Excerpts from a dataset
=====
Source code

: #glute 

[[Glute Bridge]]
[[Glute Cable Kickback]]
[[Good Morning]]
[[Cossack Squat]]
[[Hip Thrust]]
=====
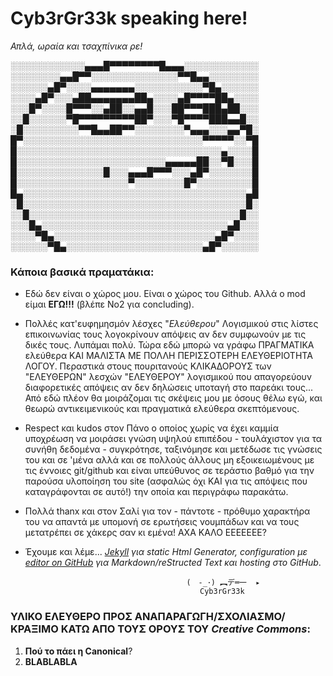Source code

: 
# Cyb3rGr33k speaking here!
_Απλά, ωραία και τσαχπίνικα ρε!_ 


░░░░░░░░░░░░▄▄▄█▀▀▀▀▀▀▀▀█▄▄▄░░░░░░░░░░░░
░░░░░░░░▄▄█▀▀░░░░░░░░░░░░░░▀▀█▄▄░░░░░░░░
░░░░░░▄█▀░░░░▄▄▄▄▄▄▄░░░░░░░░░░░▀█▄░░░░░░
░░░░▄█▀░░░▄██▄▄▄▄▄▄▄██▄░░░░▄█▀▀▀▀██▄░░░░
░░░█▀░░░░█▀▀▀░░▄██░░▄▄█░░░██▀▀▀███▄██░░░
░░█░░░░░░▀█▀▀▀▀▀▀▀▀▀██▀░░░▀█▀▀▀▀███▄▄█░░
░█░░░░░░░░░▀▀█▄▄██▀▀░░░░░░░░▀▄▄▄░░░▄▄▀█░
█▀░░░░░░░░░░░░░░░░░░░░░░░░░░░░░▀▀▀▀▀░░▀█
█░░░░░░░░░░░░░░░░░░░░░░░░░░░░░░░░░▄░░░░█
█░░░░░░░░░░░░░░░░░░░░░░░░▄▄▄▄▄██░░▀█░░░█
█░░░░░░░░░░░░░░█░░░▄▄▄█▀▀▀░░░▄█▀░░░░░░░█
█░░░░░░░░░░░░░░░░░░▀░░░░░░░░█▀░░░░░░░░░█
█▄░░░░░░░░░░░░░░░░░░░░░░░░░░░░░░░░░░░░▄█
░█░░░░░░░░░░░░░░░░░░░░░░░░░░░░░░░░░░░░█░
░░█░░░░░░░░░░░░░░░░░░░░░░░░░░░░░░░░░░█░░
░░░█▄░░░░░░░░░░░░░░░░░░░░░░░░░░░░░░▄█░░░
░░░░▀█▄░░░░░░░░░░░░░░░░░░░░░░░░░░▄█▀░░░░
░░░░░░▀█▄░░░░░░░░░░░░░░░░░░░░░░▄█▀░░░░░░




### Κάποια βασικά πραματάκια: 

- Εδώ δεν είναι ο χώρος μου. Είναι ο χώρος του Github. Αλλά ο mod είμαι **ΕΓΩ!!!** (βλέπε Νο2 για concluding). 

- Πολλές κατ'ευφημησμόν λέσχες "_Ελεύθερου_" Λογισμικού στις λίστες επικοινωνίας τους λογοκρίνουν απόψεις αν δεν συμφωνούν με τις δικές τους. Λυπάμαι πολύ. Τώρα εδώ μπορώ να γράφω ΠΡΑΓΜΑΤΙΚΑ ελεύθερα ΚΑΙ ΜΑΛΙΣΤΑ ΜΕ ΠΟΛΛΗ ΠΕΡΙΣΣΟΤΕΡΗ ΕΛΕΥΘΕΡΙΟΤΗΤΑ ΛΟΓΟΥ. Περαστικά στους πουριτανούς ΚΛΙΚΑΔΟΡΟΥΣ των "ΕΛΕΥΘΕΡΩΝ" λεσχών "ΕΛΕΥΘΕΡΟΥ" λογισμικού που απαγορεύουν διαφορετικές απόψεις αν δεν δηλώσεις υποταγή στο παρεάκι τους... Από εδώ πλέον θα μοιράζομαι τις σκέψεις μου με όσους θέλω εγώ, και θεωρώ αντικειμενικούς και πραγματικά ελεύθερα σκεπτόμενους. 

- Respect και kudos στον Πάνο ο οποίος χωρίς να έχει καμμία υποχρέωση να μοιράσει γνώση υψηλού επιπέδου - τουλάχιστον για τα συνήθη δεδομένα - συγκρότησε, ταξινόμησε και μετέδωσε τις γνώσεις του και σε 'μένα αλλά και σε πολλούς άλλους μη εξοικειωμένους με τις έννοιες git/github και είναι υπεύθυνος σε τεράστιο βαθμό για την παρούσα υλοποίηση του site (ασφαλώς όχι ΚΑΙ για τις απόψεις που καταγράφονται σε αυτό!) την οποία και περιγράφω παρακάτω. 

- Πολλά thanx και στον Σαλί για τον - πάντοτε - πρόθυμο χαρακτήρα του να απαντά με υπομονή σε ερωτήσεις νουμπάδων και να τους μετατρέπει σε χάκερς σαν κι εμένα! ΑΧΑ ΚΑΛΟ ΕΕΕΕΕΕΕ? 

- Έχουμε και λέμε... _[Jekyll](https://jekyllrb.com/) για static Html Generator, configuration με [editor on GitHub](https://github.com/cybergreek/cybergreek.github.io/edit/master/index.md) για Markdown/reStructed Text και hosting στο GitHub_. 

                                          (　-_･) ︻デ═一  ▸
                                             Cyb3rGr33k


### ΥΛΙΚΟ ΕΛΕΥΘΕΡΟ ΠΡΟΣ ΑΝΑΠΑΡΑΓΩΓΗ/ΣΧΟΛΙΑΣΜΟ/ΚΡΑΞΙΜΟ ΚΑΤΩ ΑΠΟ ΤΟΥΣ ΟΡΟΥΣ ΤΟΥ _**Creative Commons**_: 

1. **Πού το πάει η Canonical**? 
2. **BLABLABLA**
=====
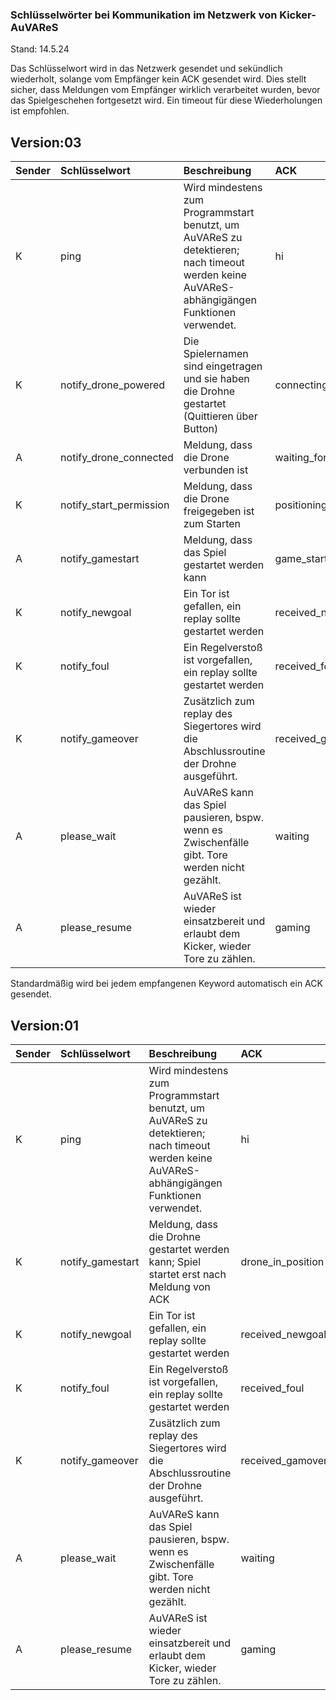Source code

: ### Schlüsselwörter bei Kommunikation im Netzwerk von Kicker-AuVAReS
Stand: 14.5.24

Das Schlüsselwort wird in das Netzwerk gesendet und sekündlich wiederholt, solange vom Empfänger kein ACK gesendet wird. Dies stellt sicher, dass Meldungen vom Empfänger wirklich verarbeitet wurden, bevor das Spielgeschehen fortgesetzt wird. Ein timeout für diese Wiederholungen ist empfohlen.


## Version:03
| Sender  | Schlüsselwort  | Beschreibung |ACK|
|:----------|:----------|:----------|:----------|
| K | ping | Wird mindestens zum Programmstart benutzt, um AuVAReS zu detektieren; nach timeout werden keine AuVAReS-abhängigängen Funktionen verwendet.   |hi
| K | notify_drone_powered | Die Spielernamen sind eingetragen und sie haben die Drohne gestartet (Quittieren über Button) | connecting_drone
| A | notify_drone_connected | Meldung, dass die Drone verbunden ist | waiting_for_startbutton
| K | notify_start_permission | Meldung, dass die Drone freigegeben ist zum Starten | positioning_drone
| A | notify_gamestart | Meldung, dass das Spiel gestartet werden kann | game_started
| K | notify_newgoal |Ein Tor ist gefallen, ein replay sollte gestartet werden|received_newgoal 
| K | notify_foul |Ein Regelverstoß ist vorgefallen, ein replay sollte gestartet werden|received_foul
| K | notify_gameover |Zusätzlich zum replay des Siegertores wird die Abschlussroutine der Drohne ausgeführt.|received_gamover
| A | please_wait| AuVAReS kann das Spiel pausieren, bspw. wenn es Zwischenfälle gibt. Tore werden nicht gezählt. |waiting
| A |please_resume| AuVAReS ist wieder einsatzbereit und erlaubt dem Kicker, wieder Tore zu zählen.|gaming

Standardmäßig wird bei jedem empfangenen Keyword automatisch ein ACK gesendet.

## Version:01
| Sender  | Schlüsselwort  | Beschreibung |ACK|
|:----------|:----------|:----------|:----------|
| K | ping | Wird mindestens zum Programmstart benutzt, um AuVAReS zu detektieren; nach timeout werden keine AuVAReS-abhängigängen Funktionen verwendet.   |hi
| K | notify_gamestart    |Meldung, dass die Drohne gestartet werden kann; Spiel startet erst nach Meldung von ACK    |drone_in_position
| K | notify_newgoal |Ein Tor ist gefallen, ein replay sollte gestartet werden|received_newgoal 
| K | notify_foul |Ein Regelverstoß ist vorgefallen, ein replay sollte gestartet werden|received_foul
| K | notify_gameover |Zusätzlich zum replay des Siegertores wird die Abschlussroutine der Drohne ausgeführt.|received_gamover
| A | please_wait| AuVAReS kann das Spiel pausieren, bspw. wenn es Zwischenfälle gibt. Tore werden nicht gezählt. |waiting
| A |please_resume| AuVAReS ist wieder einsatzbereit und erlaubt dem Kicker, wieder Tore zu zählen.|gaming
=====
Problem to work on
Reproduce verbatim the lines of the listing starting with the line that contains "- Έχουμε και" and continuing through the line that contains "2. **BLABLABLA**", both of those lines included.

Written reply
- Έχουμε και λέμε... _[Jekyll](https://jekyllrb.com/) για static Html Generator, configuration με [editor on GitHub](https://github.com/cybergreek/cybergreek.github.io/edit/master/index.md) για Markdown/reStructed Text και hosting στο GitHub_. 

                                          (　-_･) ︻デ═一  ▸
                                             Cyb3rGr33k


### ΥΛΙΚΟ ΕΛΕΥΘΕΡΟ ΠΡΟΣ ΑΝΑΠΑΡΑΓΩΓΗ/ΣΧΟΛΙΑΣΜΟ/ΚΡΑΞΙΜΟ ΚΑΤΩ ΑΠΟ ΤΟΥΣ ΟΡΟΥΣ ΤΟΥ _**Creative Commons**_: 

1. **Πού το πάει η Canonical**? 
2. **BLABLABLA**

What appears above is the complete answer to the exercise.